• [What you have to do]: Count the lines of text in the rows below that contain the word "Investir", and reply with the number alone.
::: Source data :::
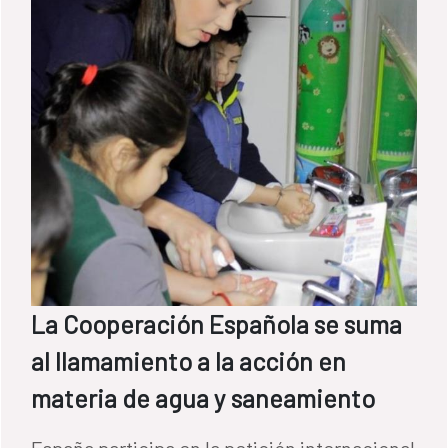
La Cooperación Española se suma
al llamamiento a la acción en
materia de agua y saneamiento
España participa en la petición internacional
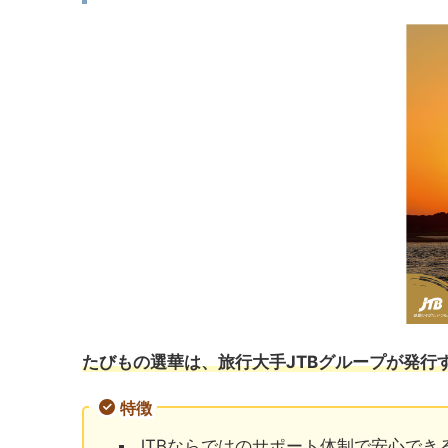
たびもの選華は、旅行大手JTBグループが発行
特徴
JTBならではのサポート体制で安心でき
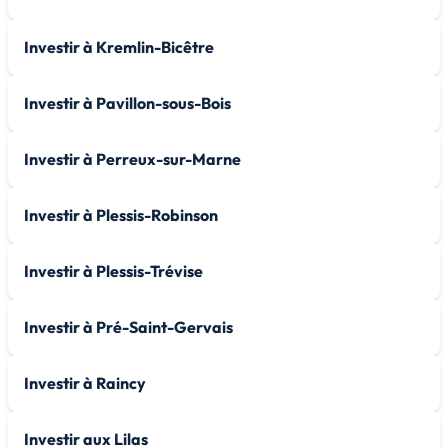
Investir à Kremlin-Bicêtre
Investir à Pavillon-sous-Bois
Investir à Perreux-sur-Marne
Investir à Plessis-Robinson
Investir à Plessis-Trévise
Investir à Pré-Saint-Gervais
Investir à Raincy
Investir aux Lilas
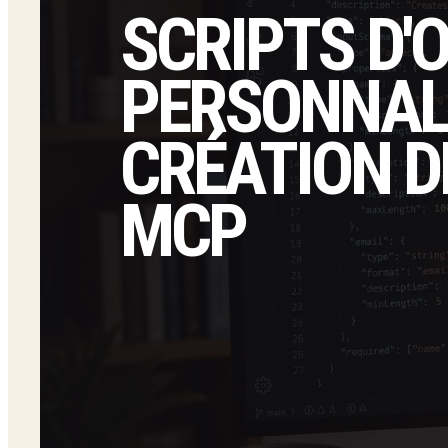
SCRIPTS D'
PERSONNALI
CRÉATION D
MCP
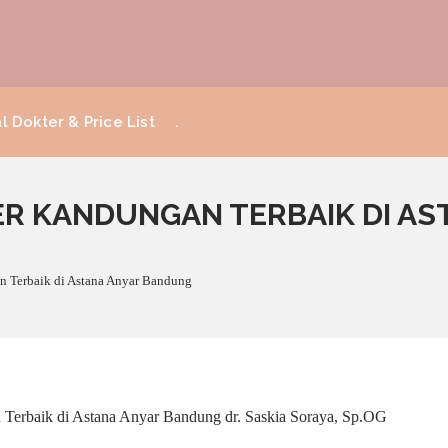
l Dokter & Price List
.
R KANDUNGAN TERBAIK DI AS
 Terbaik di Astana Anyar Bandung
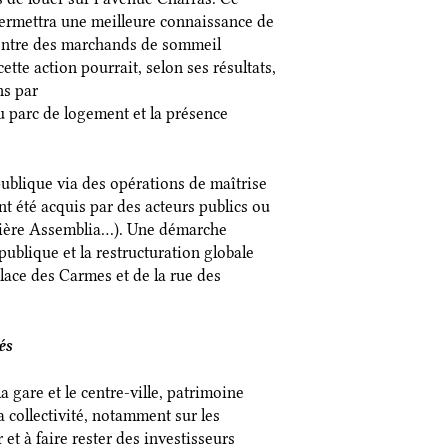
 permettra une meilleure connaissance de
ncontre des marchands de sommeil
tte action pourrait, selon ses résultats,
ns par
 parc de logement et la présence
 publique via des opérations de maîtrise
t été acquis par des acteurs publics ou
oncière Assemblia…). Une démarche
ublique et la restructuration globale
place des Carmes et de la rue des
és
 gare et le centre-ville, patrimoine
 collectivité, notamment sur les
 et à faire rester des investisseurs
:::
• [Expected answer]: 8